"The good thing about bad news - it sells."
At first, it seemed like such an embarrassment. A brand new therapy for treating atrial fibrillation is slated as the day's Late Breaking Clinical Trial at the 2103 Scientific Sessions of the American College of Cardiology meeting. A "press release" containing the results of the trial is sent to investors at 6:30 AM PST, breaking a pre-specified embargo time of 9:10 AM PST. In response, the American College of Cardiology pulls the presentation.
And with that, the Twitterverse erupts. Scandal. Intrigue. An heir of deception. News organizations, some of whom have been on the receiving end of such scandal, snicker and publish accountings of the event, detail by gory detail. The principle investigator describes his disappointment as "an awful event" and doctors who attended the session feel "cheated," "penalized," and found the event "unhelpful."

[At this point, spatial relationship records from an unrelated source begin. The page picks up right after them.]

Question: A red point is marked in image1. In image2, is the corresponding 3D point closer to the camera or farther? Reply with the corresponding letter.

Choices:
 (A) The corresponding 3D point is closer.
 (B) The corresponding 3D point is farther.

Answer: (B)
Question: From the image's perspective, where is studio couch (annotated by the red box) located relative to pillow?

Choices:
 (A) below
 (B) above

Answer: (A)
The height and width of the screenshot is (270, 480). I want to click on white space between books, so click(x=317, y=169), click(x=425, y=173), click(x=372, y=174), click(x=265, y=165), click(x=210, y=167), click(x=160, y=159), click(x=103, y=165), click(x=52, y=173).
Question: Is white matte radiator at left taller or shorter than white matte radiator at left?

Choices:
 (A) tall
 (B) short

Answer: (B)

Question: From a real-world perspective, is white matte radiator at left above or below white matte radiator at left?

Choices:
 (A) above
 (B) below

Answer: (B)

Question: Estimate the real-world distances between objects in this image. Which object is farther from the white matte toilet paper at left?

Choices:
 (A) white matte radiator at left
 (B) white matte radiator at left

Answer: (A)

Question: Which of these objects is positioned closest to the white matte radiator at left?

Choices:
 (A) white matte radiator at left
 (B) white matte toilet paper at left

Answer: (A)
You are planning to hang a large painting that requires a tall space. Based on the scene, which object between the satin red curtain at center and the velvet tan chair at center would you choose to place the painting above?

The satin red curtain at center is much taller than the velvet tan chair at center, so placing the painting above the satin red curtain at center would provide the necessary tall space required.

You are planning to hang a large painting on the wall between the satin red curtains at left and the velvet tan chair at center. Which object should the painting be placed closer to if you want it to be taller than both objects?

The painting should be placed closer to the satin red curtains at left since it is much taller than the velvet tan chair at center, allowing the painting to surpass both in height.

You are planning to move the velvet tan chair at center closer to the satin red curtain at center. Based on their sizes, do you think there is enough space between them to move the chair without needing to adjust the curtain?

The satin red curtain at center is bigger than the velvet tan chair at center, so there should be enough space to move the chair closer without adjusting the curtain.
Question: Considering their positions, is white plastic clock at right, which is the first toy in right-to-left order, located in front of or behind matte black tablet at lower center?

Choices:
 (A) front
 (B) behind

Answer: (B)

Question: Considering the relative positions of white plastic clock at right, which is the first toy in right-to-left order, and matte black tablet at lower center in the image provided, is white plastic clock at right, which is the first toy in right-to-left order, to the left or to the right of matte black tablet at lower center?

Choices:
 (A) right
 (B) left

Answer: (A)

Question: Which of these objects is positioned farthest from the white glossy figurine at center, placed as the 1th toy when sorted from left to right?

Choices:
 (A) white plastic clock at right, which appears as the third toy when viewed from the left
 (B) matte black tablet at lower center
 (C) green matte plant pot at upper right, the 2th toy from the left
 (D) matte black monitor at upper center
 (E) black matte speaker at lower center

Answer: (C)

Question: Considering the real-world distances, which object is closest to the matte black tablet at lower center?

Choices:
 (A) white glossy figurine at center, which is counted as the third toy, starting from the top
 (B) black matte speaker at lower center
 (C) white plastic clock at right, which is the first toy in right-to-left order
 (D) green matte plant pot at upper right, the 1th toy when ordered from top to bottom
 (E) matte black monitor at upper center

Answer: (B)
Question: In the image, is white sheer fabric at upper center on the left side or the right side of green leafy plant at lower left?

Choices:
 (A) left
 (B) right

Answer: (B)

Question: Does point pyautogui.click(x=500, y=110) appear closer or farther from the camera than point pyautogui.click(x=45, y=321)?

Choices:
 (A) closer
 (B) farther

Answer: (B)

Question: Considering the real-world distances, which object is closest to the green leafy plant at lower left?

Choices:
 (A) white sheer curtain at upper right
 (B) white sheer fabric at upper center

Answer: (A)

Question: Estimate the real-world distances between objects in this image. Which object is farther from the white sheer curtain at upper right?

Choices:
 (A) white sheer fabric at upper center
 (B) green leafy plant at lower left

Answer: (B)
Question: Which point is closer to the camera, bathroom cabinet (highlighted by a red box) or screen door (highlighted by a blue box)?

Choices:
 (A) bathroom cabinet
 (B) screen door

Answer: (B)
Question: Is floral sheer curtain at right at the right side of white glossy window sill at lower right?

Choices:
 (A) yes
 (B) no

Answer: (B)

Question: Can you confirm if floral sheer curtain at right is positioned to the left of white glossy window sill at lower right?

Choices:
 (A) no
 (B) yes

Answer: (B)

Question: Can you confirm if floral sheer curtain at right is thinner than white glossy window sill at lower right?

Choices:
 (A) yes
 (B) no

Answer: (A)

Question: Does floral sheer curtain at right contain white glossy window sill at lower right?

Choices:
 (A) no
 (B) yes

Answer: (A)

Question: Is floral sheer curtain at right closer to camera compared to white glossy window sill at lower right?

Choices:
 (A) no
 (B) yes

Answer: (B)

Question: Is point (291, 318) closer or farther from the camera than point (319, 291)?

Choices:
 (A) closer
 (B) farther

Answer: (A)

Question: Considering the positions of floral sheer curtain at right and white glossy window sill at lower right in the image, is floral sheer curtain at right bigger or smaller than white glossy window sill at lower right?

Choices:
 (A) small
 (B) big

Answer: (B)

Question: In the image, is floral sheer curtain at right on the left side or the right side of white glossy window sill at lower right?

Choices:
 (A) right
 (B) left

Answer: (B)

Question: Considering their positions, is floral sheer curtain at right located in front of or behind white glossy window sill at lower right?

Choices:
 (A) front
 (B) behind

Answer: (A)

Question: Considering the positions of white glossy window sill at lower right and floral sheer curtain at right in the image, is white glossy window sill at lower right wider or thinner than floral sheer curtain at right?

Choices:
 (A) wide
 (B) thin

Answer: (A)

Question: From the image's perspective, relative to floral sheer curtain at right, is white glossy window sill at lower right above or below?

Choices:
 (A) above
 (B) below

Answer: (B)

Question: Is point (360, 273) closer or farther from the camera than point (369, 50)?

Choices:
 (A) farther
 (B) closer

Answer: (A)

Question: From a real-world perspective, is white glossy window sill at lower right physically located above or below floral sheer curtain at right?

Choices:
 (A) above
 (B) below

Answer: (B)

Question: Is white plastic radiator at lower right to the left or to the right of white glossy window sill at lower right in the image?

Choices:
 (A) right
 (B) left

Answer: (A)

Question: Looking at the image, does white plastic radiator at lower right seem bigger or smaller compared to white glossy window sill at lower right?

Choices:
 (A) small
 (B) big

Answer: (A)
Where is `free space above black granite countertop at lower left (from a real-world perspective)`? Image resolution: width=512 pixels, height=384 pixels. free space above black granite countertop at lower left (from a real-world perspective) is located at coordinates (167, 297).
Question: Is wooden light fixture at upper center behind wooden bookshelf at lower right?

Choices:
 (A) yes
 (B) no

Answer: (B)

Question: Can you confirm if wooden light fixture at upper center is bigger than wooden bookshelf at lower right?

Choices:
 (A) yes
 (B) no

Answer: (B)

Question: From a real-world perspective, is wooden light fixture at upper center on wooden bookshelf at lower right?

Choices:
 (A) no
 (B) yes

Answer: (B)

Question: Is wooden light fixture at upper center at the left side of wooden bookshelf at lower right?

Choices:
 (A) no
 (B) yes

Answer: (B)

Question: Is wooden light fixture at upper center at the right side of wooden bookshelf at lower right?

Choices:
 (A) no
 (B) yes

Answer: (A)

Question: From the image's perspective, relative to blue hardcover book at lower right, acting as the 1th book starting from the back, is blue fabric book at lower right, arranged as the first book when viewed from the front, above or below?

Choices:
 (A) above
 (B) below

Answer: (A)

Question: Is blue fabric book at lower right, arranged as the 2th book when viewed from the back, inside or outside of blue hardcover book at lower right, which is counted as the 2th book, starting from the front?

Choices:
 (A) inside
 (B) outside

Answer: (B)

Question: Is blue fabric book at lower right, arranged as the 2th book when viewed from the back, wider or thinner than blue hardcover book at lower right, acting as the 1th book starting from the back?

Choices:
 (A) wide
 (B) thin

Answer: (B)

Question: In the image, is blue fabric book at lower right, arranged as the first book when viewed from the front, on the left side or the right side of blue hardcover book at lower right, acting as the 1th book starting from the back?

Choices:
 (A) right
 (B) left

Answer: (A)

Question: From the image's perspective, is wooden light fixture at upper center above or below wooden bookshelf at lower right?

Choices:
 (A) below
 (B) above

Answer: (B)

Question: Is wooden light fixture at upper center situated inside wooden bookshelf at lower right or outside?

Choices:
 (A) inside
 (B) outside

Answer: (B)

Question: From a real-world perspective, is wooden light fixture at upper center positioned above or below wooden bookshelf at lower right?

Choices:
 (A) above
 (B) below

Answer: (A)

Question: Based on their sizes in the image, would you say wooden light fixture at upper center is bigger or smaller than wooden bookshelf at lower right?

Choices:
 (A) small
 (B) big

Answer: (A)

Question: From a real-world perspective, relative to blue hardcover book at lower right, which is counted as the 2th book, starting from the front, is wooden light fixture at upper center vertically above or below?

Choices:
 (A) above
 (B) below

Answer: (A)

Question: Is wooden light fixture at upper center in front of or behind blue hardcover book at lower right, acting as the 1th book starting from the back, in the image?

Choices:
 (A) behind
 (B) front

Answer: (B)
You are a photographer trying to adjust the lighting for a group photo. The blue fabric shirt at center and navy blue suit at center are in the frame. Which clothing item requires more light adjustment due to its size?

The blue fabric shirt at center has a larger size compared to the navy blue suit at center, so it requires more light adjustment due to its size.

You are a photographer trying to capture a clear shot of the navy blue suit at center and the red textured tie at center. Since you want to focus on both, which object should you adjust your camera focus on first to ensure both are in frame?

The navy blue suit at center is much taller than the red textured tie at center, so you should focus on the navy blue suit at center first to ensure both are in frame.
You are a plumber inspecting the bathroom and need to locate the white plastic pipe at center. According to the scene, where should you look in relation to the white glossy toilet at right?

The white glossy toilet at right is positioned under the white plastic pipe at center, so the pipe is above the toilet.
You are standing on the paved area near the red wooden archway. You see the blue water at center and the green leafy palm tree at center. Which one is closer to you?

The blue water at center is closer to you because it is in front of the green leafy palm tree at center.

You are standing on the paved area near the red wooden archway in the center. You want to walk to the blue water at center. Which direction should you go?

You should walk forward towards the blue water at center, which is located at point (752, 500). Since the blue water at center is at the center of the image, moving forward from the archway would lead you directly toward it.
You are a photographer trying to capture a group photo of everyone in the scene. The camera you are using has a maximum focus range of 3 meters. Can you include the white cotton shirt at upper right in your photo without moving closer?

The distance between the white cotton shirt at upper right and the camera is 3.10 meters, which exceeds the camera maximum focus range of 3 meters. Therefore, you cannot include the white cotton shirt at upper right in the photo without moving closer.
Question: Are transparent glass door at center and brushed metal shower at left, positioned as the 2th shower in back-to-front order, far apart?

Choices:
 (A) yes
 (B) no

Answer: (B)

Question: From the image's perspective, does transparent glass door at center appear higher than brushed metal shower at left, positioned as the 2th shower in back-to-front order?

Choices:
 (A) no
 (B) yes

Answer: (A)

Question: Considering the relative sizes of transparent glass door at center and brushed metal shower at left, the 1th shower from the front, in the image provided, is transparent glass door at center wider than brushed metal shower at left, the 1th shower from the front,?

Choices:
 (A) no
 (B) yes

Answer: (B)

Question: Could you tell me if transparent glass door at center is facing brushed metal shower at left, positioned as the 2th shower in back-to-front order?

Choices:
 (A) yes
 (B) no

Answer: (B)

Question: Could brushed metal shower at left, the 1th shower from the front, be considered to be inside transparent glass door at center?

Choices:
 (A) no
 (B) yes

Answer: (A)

And then the results (as they are known) appear anyway in the Wall Street Journal, on Forbes, and nearly a hundred other places on the Internet, instantly.
Can it get any better for marketing?
You see the Watchman device needs some help, especially in the era where at least one novel oral anticoagulant has shown not just equivalency, but a mortality advantage over warfarin, Watchman's trial comparator.
And Watchman has had the difficult time getting FDA approval even though its competitor's device, the Lariat, was (incredibly) already "approved" for sale in the US using the FDA's own 510k exemption.
So Boston Scientific should feel good about the negative buzz about their trial. It'll help overcome their sales headwind provided, of course, their device gets approved by the FDA.